# [Instructions for the task]
Reproduce the text of each item below word for word, keeping every line as it appears.

# [Input records]
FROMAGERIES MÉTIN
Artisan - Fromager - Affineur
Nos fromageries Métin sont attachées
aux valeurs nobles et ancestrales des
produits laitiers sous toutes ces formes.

# [Exercise answer]
FROMAGERIES MÉTIN
Artisan - Fromager - Affineur
Nos fromageries Métin sont attachées
aux valeurs nobles et ancestrales des
produits laitiers sous toutes ces formes.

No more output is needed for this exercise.